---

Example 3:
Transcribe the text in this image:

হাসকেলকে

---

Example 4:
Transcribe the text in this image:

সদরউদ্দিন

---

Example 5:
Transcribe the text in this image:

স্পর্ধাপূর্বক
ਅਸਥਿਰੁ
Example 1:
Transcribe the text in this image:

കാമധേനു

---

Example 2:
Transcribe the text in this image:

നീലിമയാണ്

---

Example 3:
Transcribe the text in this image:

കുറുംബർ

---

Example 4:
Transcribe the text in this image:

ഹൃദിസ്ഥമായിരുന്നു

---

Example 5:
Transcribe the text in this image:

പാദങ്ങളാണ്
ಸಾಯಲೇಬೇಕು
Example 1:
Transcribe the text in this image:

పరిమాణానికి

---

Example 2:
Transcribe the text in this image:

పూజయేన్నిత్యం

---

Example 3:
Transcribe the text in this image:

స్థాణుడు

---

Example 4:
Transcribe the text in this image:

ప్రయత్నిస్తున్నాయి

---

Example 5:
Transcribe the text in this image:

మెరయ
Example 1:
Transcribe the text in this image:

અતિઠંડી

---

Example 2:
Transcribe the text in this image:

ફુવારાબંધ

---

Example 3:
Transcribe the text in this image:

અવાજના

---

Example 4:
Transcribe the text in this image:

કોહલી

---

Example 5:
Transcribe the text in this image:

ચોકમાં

+-------+

TASK PROMPT:
The whole listing is needed again, word for word.

EXERCISE RESULT:
---

Example 3:
Transcribe the text in this image:

হাসকেলকে

---

Example 4:
Transcribe the text in this image:

সদরউদ্দিন

---

Example 5:
Transcribe the text in this image:

স্পর্ধাপূর্বক
ਅਸਥਿਰੁ
Example 1:
Transcribe the text in this image:

കാമധേനു

---

Example 2:
Transcribe the text in this image:

നീലിമയാണ്

---

Example 3:
Transcribe the text in this image:

കുറുംബർ

---

Example 4:
Transcribe the text in this image:

ഹൃദിസ്ഥമായിരുന്നു

---

Example 5:
Transcribe the text in this image:

പാദങ്ങളാണ്
ಸಾಯಲೇಬೇಕು
Example 1:
Transcribe the text in this image:

పరిమాణానికి

---

Example 2:
Transcribe the text in this image:

పూజయేన్నిత్యం

---

Example 3:
Transcribe the text in this image:

స్థాణుడు

---

Example 4:
Transcribe the text in this image:

ప్రయత్నిస్తున్నాయి

---

Example 5:
Transcribe the text in this image:

మెరయ
Example 1:
Transcribe the text in this image:

અતિઠંડી

---

Example 2:
Transcribe the text in this image:

ફુવારાબંધ

---

Example 3:
Transcribe the text in this image:

અવાજના

---

Example 4:
Transcribe the text in this image:

કોહલી

---

Example 5:
Transcribe the text in this image:

ચોકમાં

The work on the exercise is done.